Predicting Deeper into the Future of Semantic Segmentation
This addresses the need for real-time anticipation in robotics and autonomous driving by improving future scene understanding, though it is incremental as it builds on existing prediction methods by focusing on segmentations.
The paper tackles the problem of predicting future semantic segmentation maps from video sequences, introducing a novel task that directly forecasts segmentations up to a second ahead. Results on Cityscapes show this approach is substantially better than predicting RGB frames first and then segmenting, with visually convincing predictions up to half a second and much higher accuracy than an optical flow baseline.

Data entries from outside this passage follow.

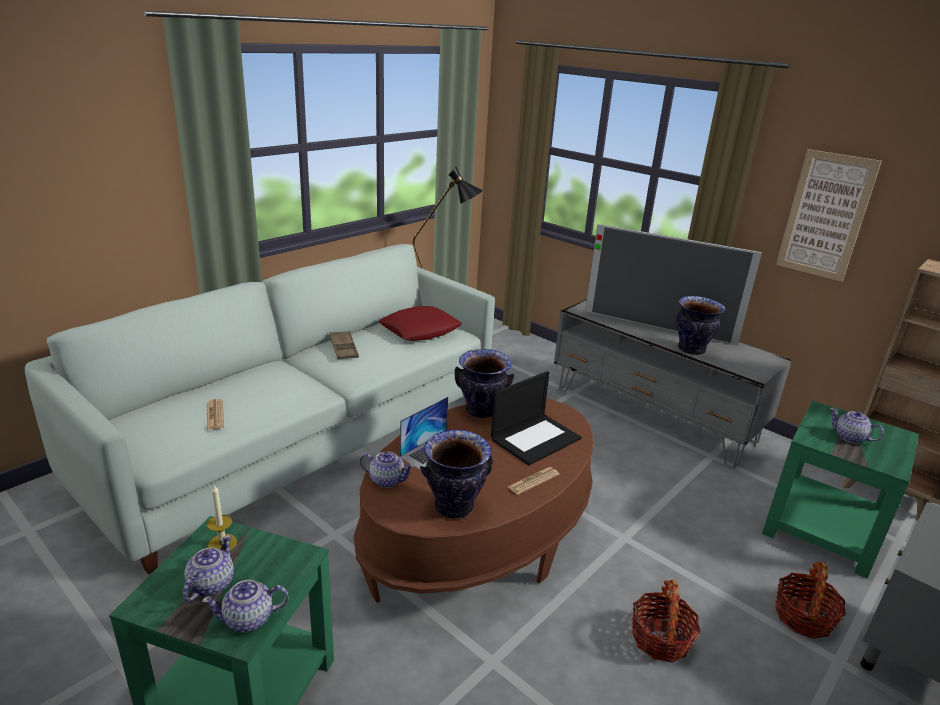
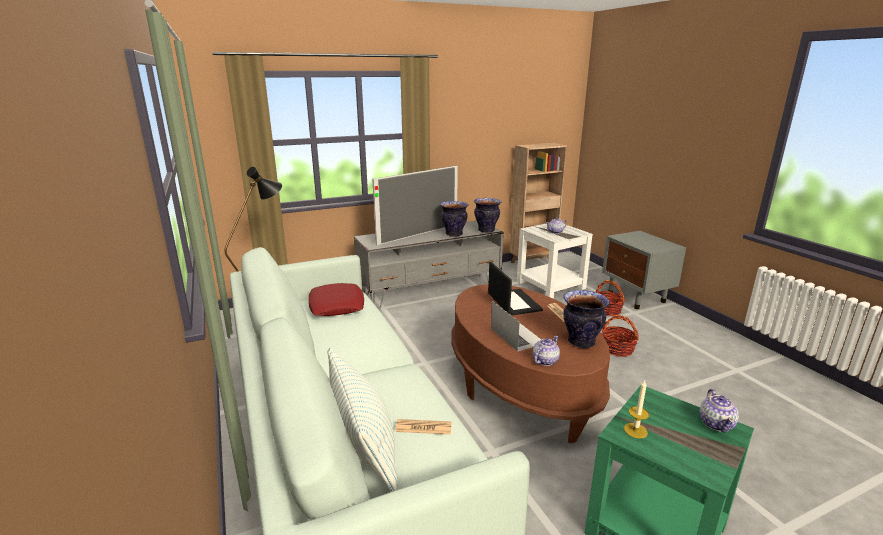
camera: 65 degrees left, 5 degrees down
teapot [183,535,234,602] -> none
brown tray [330,331,359,359] -> none
vase [454,349,514,419] -> vase moved to [474,198,501,233]
green side table [762,401,919,579] -> white side table [517,223,593,298]
picture [776,149,882,282] -> none
none -> pillow [328,348,398,492]

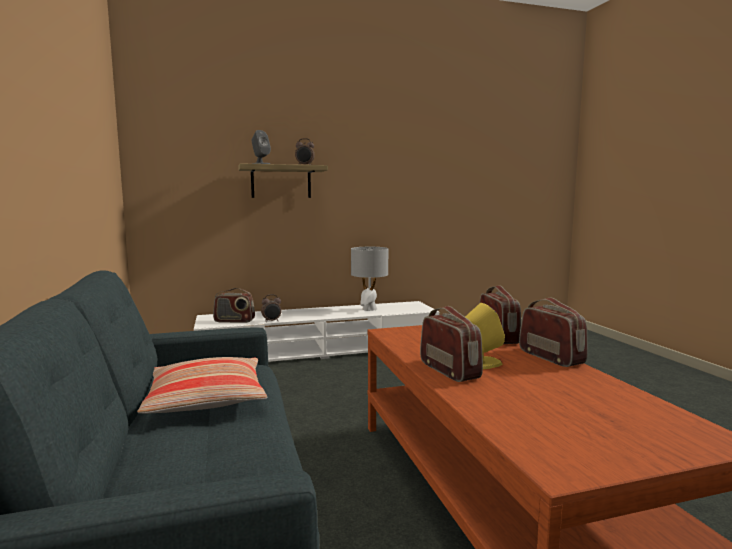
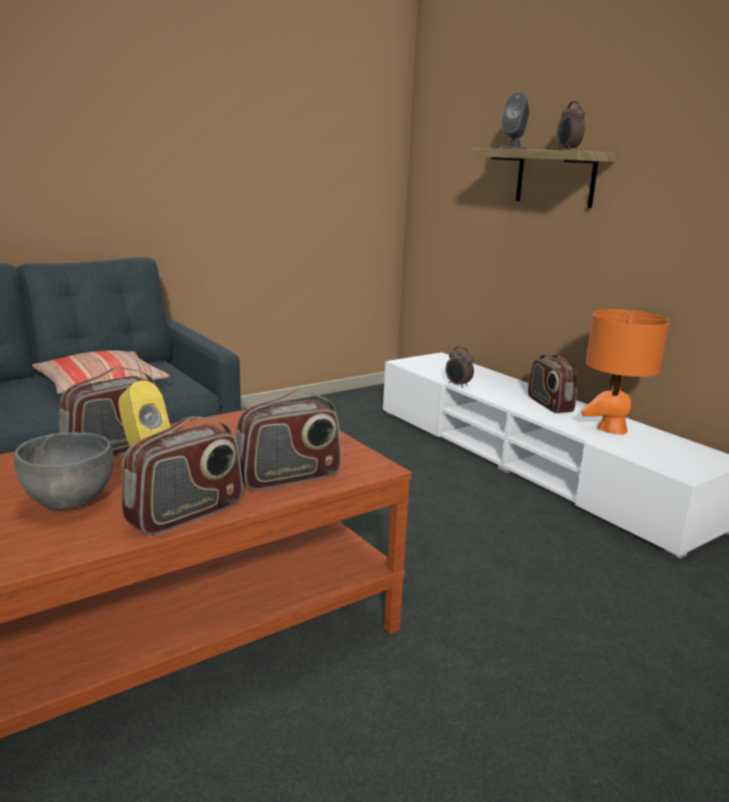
camera: 70 degrees right, 10 degrees up
radio [213,288,255,323] -> radio moved to [528,355,578,413]
grey table lamp [351,247,388,311] -> orange table lamp [581,309,670,435]
none -> grey bowl [14,432,114,510]

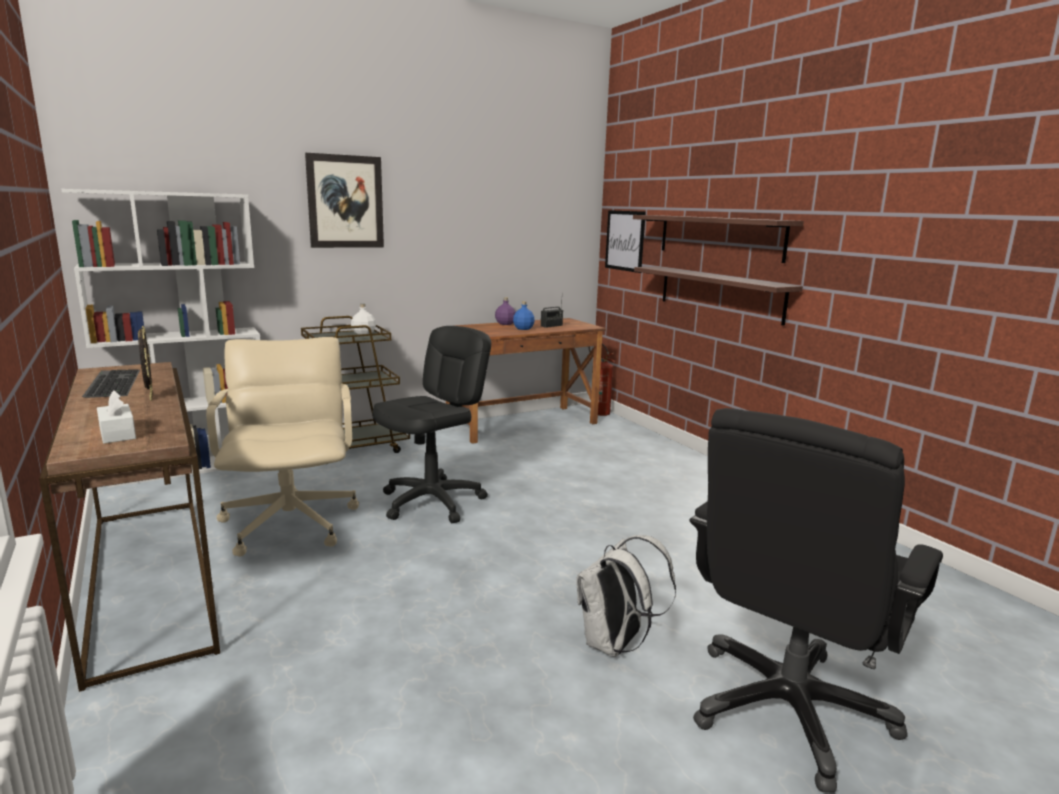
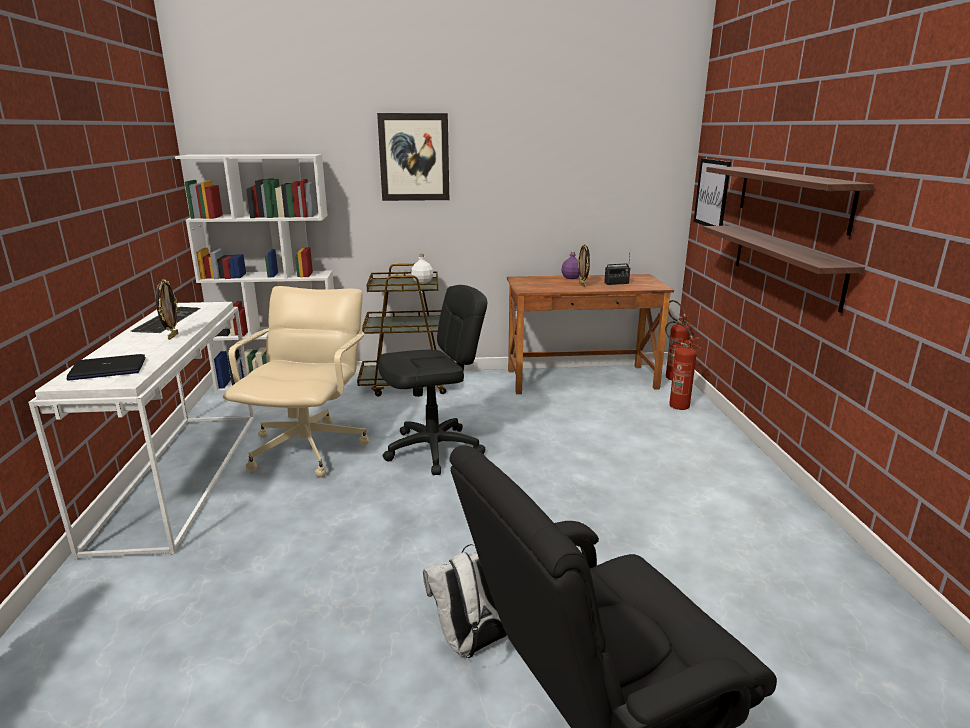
camera: 25 degrees right, 5 degrees up
brown console table [39,362,220,692] -> white console table [28,302,254,560]
white tissue box [97,390,136,444] -> laptop [66,354,145,381]
blue bottle [513,301,535,330] -> picture frame [578,243,590,287]
none -> fire extinguisher [665,321,701,410]

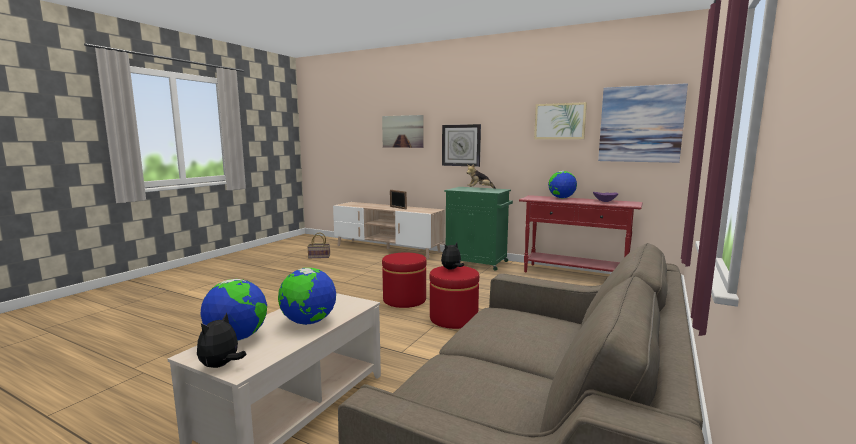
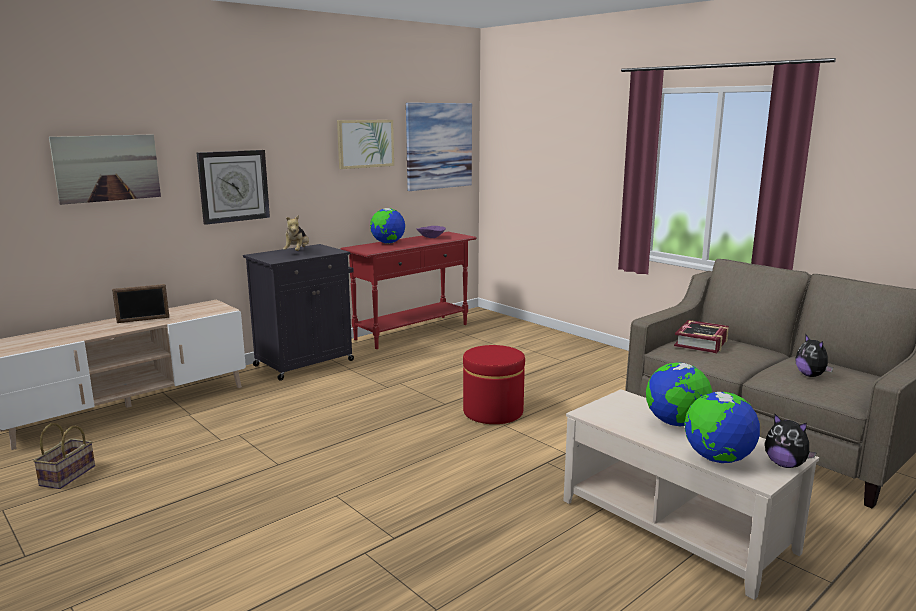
camera: 70 degrees left, 5 degrees up
red ottoman [382,252,427,308] -> none
plush toy [441,243,464,270] -> plush toy moved to [795,334,833,377]
green cabinet [444,187,513,271] -> black cabinet [243,244,354,381]
none -> book [674,320,729,353]

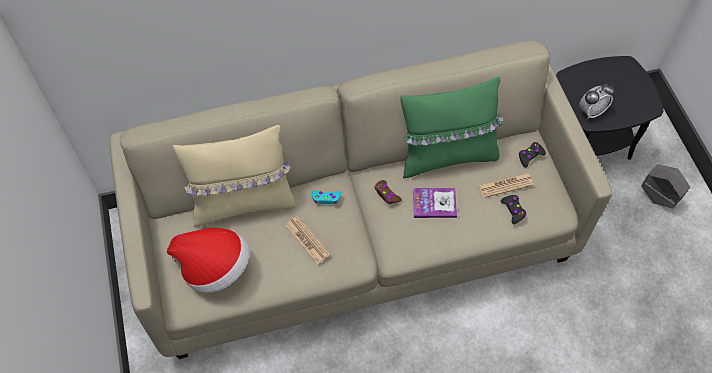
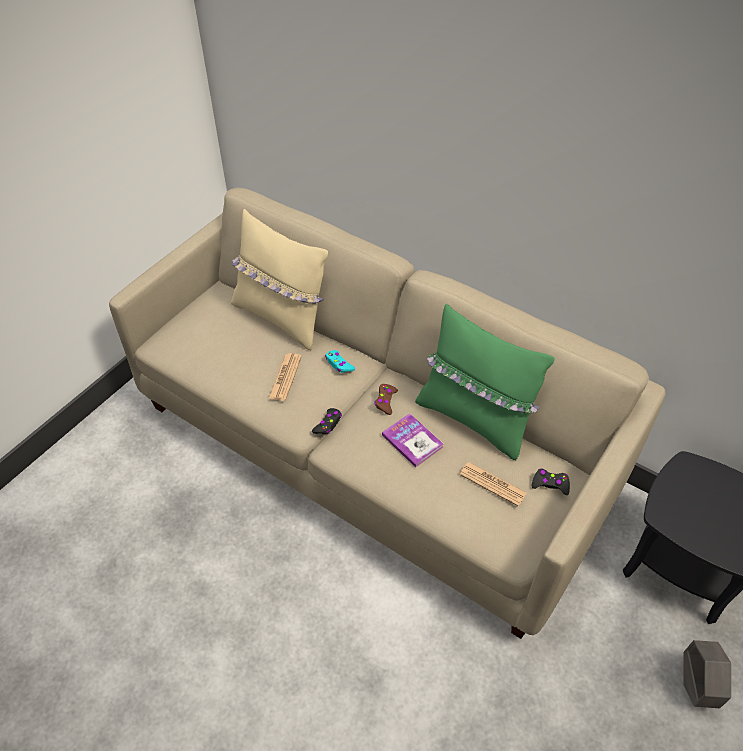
camera: 50 degrees right, 10 degrees down
hat [167,228,250,293] -> none
black game controller [501,195,527,224] -> black game controller moved to [312,408,342,434]
alarm clock [579,84,615,119] -> none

The ability to predict and therefore to anticipate the future is an important attribute of intelligence. It is also of utmost importance in real-time systems, e.g. in robotics or autonomous driving, which depend on visual scene understanding for decision making. While prediction of the raw RGB pixel values in future video frames has been studied in previous work, here we introduce the novel task of predicting semantic segmentations of future frames. Given a sequence of video frames, our goal is to predict segmentation maps of not yet observed video frames that lie up to a second or further in the future. We develop an autoregressive convolutional neural network that learns to iteratively generate multiple frames. Our results on the Cityscapes dataset show that directly predicting future segmentations is substantially better than predicting and then segmenting future RGB frames. Prediction results up to half a second in the future are visually convincing and are much more accurate than those of a baseline based on warping semantic segmentations using optical flow.